Revoltingpheasants · 25/03/2026 18:37

Honestly, I wouldn’t be leaving my child with another parent for a whole day. I think that’s a lot to ask both them and their child - most play dates are a couple of hours. It puts the other parent in a potentially awkward situation of not wanting to say yes but wanting to keep relationships congenial so not quite knowing what to say!

What would you do then? If you can't rely on like minded parents as part of your village then who can you rely on?

In these circumstances you offer to help first and they repay the favour when you need them.

RocketLollyPolly · 25/03/2026 20:43

You could try the website Sitters for vetted babysitters.

Although I understand it’s difficult, you’re really going to need a support network. Start building your village.

sakura06 · 25/03/2026 20:48

Your school should allow you the day off unpaid if you ask? They would surely allow you to stay home if your child was sick.

It could also be worth approaching the primary school and explaining the situation. My daughter’s primary school out-of-hours provider now covers Inset days too as I think people were really struggling to cover the odd day here and there.
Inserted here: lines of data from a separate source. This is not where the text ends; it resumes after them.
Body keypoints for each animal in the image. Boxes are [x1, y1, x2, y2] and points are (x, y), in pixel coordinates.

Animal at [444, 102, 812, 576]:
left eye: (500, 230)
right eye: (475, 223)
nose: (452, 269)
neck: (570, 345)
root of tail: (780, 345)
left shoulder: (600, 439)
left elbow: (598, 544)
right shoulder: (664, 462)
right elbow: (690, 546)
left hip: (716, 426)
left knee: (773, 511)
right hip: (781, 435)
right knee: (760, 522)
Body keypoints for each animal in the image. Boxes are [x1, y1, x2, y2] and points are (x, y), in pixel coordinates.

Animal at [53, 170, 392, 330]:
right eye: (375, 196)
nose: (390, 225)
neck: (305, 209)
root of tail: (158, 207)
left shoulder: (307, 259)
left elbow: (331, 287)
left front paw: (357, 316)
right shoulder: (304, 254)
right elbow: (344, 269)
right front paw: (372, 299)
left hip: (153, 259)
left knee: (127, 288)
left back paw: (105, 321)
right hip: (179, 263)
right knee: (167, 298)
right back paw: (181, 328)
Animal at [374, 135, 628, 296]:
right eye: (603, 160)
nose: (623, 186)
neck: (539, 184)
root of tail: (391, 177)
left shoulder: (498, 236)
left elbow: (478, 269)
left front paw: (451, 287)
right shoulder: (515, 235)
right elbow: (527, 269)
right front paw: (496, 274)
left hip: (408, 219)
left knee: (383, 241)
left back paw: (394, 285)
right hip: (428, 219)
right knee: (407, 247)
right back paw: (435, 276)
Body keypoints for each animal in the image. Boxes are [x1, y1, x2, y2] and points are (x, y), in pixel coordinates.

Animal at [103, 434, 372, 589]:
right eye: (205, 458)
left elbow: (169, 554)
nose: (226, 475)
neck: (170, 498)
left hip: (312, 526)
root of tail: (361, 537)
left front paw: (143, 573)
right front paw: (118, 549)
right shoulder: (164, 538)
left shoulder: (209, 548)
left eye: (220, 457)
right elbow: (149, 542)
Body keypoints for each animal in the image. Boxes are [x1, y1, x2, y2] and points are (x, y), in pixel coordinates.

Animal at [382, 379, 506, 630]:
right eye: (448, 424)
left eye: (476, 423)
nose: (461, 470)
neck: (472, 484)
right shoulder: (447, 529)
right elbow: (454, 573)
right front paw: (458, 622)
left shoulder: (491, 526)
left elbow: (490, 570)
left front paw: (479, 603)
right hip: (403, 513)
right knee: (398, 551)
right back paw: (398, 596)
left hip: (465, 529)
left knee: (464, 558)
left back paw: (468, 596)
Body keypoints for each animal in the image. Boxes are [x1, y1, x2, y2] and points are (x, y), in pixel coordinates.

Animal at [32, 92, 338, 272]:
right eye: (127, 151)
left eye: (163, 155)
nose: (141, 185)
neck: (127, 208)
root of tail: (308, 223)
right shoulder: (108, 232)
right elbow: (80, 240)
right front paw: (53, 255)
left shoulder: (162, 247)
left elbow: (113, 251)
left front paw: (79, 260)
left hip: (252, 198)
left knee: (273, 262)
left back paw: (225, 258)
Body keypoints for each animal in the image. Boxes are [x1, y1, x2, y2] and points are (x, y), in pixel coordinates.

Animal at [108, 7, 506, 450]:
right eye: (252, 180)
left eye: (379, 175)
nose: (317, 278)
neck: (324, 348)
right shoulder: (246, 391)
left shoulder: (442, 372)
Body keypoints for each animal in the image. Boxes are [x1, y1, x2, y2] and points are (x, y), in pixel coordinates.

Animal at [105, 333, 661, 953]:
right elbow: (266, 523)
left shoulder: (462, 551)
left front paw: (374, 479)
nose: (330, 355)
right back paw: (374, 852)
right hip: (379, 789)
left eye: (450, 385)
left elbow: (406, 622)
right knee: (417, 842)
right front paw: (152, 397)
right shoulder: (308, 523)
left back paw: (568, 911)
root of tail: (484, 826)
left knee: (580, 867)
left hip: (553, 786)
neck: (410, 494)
Hobbitfeet32 · 25/03/2026 21:00

@Perfect28my experience is that people make it work by using all the ideas that have been suggested to you on this thread.
genuinely interested in what you feel a suitable solution would be. I appreciate it’s challenging to make friends but perhaps you could use some of the strategies that enable you to stand in front of a class of children to help build relationships with the parents of your child’s friends. Having a small group of parents that you can call upon in times of need is worth its weight in gold.